Methods: Patients were identified from the published literature using ‘PubMed’ databases using the terms ‘bevacizumab’ or ‘Avastin’, ‘reversible encephalopathy’, ‘RPLS’ and ‘RPES’ from January 2006 to December 2012, who developed RPLS (RPES) features within 3 weeks of bevacizumab treatment, who had brain imaging findings of focal vasogenic edema and radiologic proof of reversibility. Results: To date, a total of 14 cases of RPLS following the administration of bevacizumab have been reported in the literature. The mean age at presentation of these patients was 54 years (range 4-74 years), four of whom were men and eight women including three patients with breast cancer. Headaches (n = 8), seizures (n =7), visual disturbances (n = 7) and nausea and vomiting (n = 5) were the common presenting symptoms. In a majority of patients, an increase in blood pressure from their baseline values was observed during their hospitalization.
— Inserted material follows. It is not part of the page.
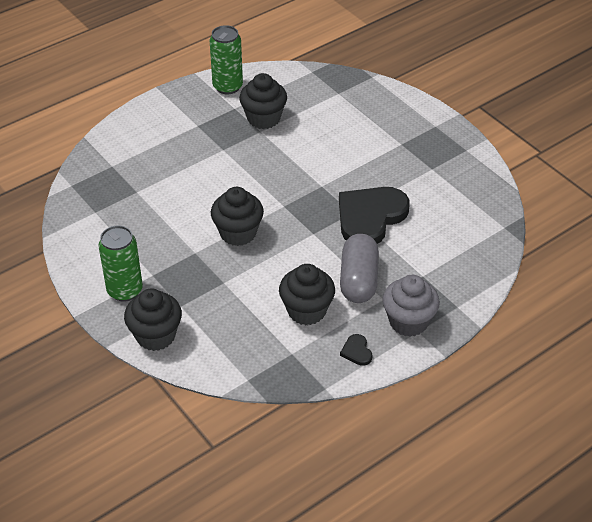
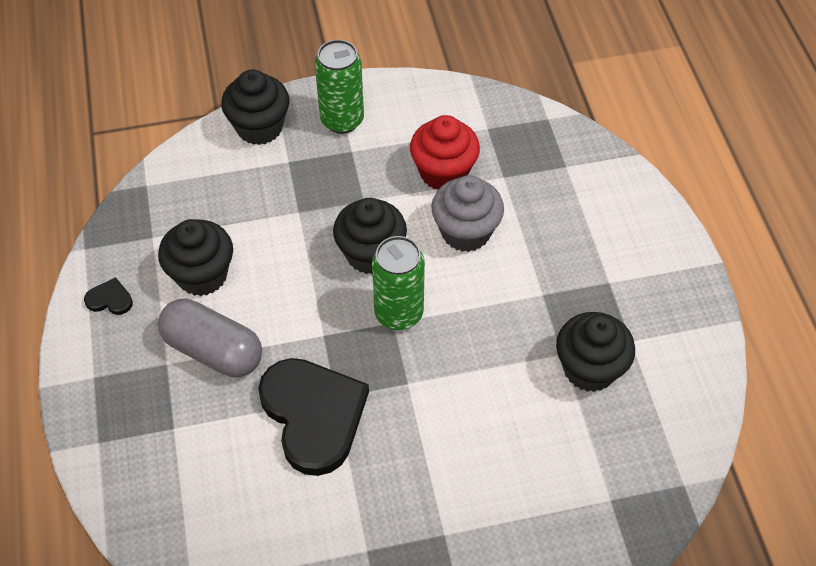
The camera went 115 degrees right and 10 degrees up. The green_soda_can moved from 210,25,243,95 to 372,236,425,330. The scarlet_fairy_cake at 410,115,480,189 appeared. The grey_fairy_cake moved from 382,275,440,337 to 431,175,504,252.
RPLS occurred in two patients who received bevacizumab as monotherapy and the rest had received bevacizumab in combination with other chemotherapeutic agents (oxaliplatin, n = 5; fluorouracil, n = 4; leucovorin, n = 3; gemcitabine, n = 2; doxorubicin, n = 2; paclitaxel, n = 1; carboplatin, n = 1; capecitabine, n = 1; and irinotecan, n = 1). In all these patients, PRES resolved following withdrawal of bevacizumab and strict control of blood pressure except one patient who had carcinomatous meningitis. Two patients also received prednisolone and mannitol as part of their treatment for RPLS. Conclusions: A high level of suspicion for RPLS is advisable in patients who develop headache, confusion or visual disturbances during bevacizumab treatment, either as monotherapy or in combination with other chemotherapeutic agents. These data support the need for close vigilance of neurological features and blood pressure monitoring of patients undergoing bevacizumab treatment. Prompt withdrawal of bevacizumab and blood pressure control appear to portend favorable outcomes in these patients.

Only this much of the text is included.